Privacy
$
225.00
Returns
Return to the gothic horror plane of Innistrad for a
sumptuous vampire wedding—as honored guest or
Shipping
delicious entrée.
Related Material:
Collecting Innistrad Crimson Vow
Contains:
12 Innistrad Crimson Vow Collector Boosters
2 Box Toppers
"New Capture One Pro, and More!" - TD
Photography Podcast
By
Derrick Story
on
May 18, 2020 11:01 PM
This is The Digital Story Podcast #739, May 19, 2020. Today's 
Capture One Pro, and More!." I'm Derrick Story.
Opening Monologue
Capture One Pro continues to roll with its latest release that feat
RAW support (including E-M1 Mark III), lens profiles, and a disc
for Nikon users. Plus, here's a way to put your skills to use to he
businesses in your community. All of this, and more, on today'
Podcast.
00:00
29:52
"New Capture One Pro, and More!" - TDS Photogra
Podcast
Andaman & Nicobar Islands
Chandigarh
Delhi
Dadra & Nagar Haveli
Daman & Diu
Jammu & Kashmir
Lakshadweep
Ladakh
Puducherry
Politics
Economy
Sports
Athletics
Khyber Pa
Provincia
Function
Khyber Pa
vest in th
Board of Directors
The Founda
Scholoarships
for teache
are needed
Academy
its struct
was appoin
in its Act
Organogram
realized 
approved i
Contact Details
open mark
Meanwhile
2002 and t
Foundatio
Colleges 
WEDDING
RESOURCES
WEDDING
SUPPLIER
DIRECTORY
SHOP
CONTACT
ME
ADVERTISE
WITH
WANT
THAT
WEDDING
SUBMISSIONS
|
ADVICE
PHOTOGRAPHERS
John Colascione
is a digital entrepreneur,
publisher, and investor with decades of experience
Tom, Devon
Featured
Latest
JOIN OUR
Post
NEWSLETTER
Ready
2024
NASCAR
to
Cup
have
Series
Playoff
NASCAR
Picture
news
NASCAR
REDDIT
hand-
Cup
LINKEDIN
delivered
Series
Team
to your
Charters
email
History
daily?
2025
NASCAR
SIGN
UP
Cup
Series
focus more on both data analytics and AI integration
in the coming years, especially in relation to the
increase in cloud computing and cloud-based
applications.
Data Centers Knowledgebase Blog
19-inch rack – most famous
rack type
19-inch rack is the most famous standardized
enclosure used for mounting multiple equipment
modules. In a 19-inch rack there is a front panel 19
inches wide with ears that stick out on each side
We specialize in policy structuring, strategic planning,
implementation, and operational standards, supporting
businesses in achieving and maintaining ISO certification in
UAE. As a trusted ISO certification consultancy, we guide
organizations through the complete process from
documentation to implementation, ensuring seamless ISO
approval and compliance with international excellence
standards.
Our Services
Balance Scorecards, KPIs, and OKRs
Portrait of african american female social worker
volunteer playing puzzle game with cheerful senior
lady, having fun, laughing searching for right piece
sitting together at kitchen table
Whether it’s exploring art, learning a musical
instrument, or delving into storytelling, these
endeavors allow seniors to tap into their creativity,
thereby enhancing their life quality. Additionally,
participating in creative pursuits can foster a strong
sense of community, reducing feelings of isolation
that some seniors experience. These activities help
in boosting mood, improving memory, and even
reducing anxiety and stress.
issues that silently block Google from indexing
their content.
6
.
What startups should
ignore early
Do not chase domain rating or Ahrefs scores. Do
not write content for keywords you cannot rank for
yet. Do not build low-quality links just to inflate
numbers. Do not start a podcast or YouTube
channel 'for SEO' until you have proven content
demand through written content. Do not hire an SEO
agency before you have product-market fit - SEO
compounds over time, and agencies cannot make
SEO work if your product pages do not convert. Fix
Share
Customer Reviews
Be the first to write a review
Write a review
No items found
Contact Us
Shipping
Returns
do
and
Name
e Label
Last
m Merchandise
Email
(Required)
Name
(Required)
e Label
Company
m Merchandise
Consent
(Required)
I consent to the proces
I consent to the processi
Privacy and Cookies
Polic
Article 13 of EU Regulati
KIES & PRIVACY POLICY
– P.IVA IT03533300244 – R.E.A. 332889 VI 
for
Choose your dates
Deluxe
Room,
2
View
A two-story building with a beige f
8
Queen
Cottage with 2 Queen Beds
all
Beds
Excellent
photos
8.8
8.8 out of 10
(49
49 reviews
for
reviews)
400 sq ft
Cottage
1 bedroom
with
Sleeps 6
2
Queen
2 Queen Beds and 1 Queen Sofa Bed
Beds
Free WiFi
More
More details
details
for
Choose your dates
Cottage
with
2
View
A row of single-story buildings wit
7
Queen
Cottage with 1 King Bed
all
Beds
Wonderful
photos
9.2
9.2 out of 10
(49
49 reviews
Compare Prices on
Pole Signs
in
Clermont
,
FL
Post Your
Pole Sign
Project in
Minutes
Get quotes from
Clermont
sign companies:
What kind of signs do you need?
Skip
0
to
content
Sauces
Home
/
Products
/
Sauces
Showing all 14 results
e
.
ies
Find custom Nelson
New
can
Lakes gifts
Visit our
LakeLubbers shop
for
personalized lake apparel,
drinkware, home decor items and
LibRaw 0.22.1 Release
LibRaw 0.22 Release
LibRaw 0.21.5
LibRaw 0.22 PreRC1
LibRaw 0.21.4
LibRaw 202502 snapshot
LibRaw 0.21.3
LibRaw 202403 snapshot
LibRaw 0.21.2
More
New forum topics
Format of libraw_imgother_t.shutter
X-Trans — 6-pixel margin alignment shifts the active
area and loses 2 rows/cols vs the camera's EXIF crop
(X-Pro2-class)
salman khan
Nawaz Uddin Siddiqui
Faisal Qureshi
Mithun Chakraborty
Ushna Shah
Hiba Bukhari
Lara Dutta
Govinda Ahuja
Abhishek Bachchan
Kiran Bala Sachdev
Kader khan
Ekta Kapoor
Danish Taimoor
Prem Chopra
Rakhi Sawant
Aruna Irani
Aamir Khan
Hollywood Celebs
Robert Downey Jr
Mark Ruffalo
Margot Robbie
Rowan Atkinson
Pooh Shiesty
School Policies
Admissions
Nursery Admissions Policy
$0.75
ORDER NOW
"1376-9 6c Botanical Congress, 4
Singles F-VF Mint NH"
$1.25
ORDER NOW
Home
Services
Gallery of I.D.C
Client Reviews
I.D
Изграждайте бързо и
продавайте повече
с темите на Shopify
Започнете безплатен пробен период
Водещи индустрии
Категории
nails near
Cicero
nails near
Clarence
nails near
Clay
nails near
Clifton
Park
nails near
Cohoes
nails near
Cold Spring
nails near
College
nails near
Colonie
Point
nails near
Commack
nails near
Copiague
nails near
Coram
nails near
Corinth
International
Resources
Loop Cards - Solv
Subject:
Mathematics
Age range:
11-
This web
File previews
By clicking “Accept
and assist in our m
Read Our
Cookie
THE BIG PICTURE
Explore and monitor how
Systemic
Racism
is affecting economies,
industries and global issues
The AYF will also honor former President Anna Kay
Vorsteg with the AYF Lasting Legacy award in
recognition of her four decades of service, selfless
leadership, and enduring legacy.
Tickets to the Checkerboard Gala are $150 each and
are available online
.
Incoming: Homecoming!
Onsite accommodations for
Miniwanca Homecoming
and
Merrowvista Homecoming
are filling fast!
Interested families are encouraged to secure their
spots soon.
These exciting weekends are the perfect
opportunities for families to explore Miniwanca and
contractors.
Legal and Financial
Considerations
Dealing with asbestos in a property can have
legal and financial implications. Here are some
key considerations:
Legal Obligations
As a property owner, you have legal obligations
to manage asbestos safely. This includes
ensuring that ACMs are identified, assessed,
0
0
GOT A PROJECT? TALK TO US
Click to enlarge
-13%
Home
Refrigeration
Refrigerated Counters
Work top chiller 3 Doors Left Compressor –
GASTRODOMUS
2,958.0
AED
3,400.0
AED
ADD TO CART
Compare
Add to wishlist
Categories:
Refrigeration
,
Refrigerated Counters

★ ★ ★ ★ ★

Exercise:
Report the number of lines, in the entries above, that contain the word "businesses", without any other text.

Reply:
2